Union Pacific Railroad

Jim Vena, senior adviser, formerly COO

Mr. Vena worked at CN from 1976 to 2016, departing as COO.

CSX Corp.

James Foote, president and CEO

Mr. Foote joined CSX with Mr. Harrison in 2017, and led the implementation of PSR as the operations chief. He became CEO when Mr. Harrison died later that year. Mr. Foote worked at CN from 1995 to 2009, helping Mr. Harrison implement PSR.

Jamie Boychuk, executive VP of operations

He worked at CN for 20 years before joining CSX in 2017.

Wayne King, CSX management consultant

Mr. King was PSR specialist at CN, where he worked for 36 years.

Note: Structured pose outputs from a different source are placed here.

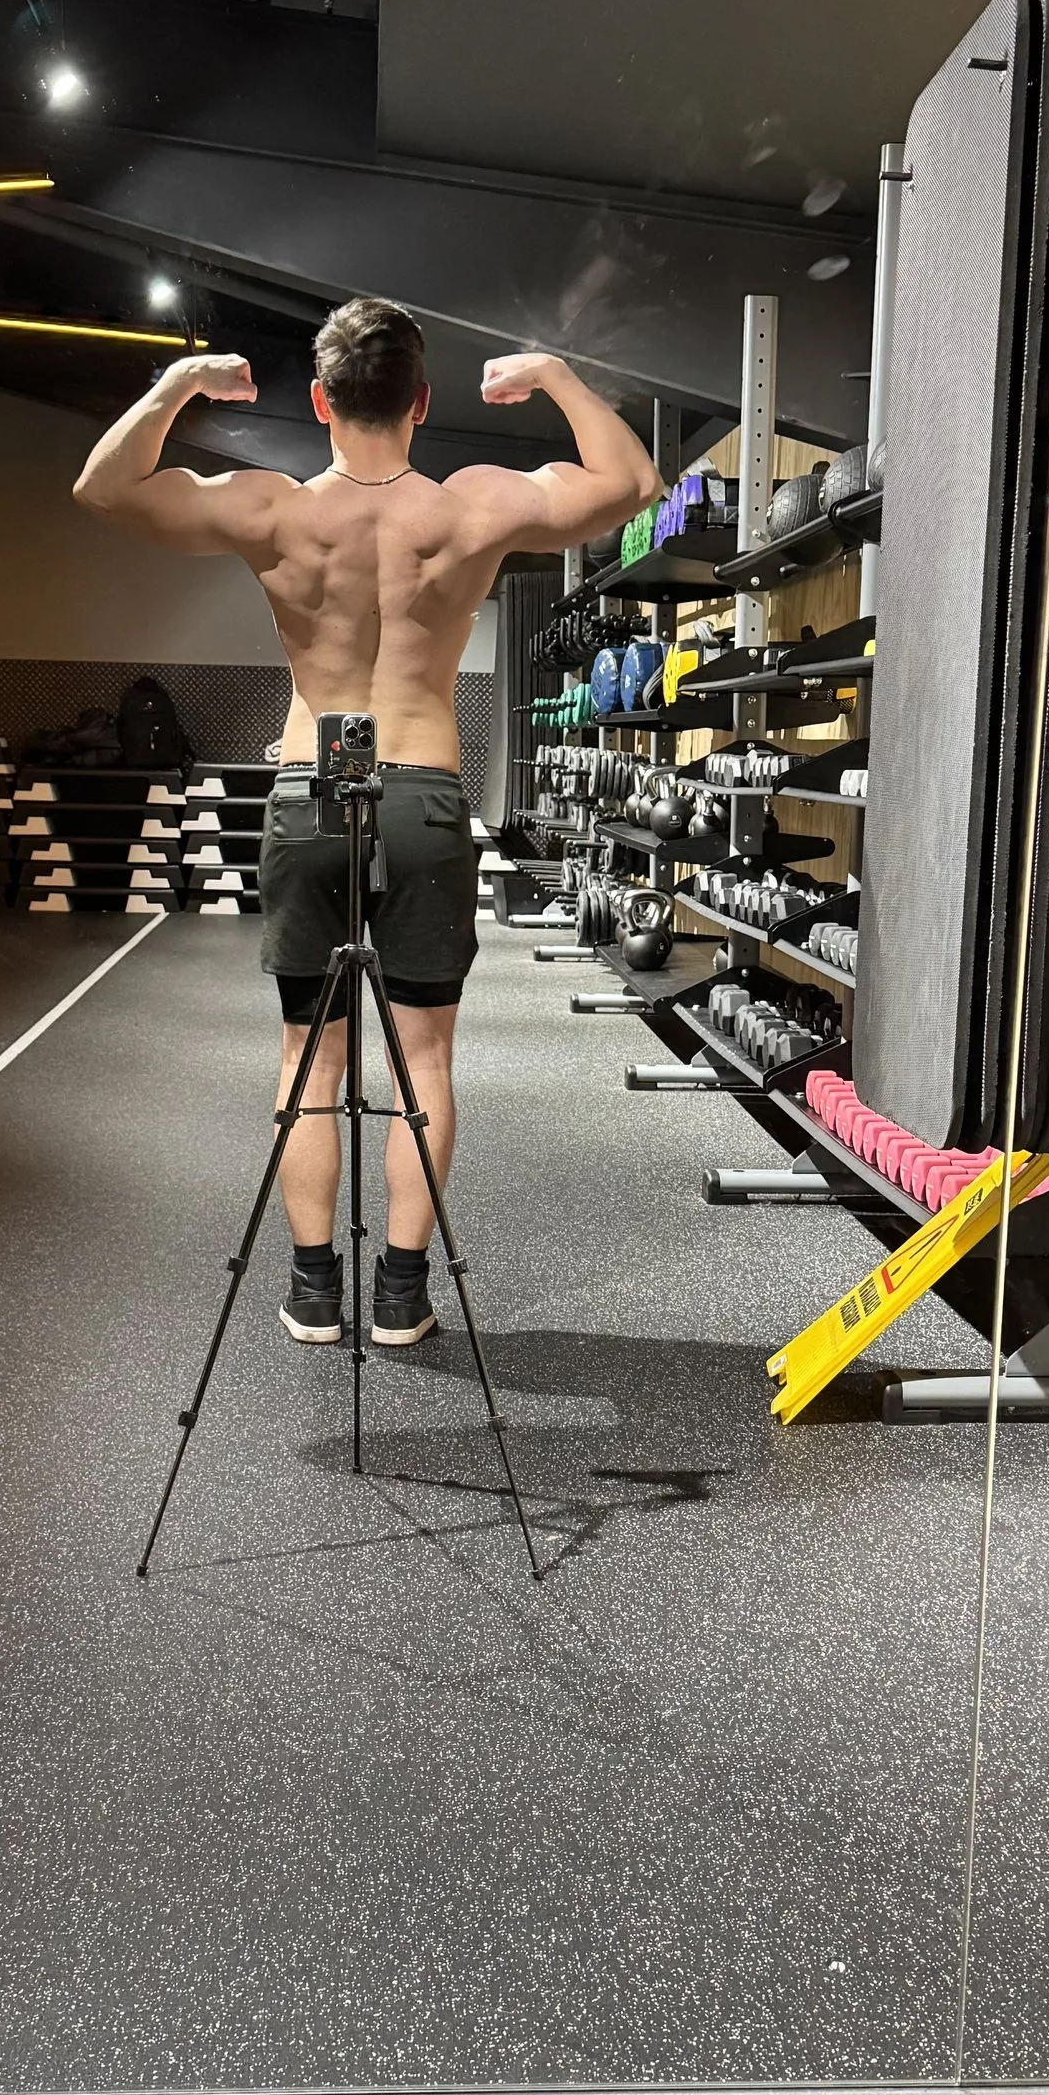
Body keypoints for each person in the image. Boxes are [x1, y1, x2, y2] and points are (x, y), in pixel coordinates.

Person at [73, 296, 657, 1346]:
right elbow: (631, 484)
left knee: (310, 1056)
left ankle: (311, 1292)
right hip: (426, 793)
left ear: (319, 401)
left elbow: (102, 487)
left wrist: (176, 389)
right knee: (424, 1059)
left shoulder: (274, 511)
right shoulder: (469, 506)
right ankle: (400, 1295)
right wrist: (559, 379)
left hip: (308, 792)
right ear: (422, 403)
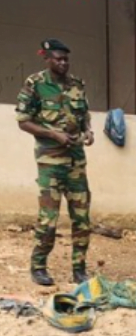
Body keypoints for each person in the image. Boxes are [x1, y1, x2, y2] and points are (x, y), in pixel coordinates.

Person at [15, 39, 94, 286]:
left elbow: (85, 116)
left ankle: (79, 269)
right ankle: (38, 267)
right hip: (50, 162)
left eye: (66, 59)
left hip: (76, 162)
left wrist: (88, 131)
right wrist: (53, 134)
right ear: (47, 59)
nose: (63, 63)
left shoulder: (77, 84)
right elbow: (23, 120)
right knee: (48, 218)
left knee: (82, 217)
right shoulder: (35, 84)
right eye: (58, 59)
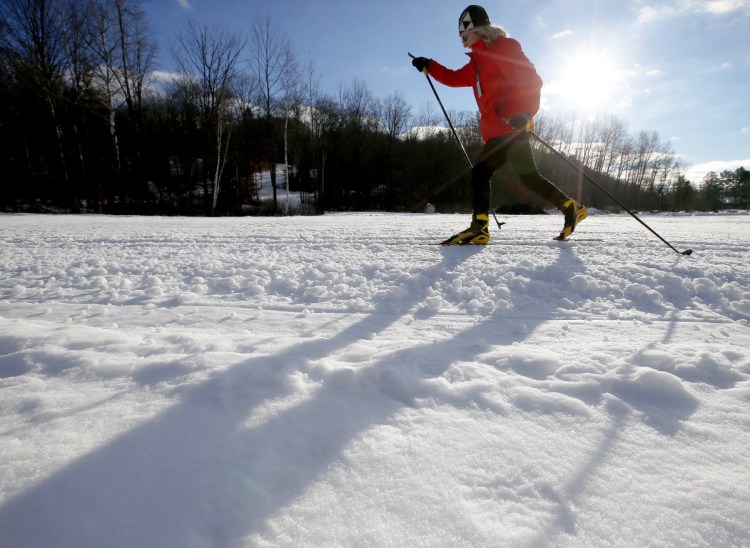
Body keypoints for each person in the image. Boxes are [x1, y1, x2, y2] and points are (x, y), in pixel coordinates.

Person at [411, 5, 588, 244]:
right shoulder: (476, 63)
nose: (463, 43)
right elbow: (453, 78)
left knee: (481, 172)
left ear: (478, 30)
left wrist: (525, 113)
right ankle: (570, 207)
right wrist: (429, 65)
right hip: (501, 128)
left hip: (511, 125)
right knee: (530, 178)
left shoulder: (504, 48)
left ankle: (479, 227)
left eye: (464, 36)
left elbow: (531, 79)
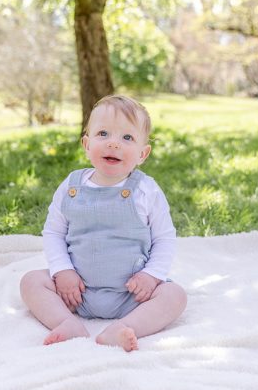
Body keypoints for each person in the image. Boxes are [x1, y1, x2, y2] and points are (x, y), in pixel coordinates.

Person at [20, 95, 187, 353]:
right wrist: (62, 271)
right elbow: (53, 232)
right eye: (103, 133)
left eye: (127, 138)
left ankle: (123, 328)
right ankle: (67, 323)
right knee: (31, 281)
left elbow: (164, 238)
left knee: (174, 296)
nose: (113, 144)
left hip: (132, 295)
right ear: (86, 144)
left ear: (143, 154)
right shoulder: (71, 187)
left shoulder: (146, 190)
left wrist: (151, 276)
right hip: (76, 292)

Edmond Harris, VP of operations, 2018 to 2020

Mr. Harris worked at Illinois Central and CN with Mr. Harrison and Mr. Foote.

Mark Wallace, VP of sales

Mr. Wallace held various roles at CN and CP, including chief of staff for Mr. Harrison at both companies.

Norfolk Southern Corp.

Hunsdon Cary, VP of operations efficiency

Mr. Cary worked at CN in operations roles from 2003 to 2018, and at Union Pacific from 2019 to February, 2021.

Rickhi Misra assistant VP of PSR, 2019 to April, 2021

Mr. Misra worked in operations at CP from 2002 to 2016. He led the implementation of PSR in Australia for miner Rio Tinto’s railway operations from 2017 to 2019.

Michael Farrell VP of operations, 2018 to 2020

Mr. Farrell held senior operations roles at CN and CP.

Pacific National railway, Australia

Mike Cory, president and operations chief

Mr. Cory worked at CN for 40 years, leaving as COO in 2019.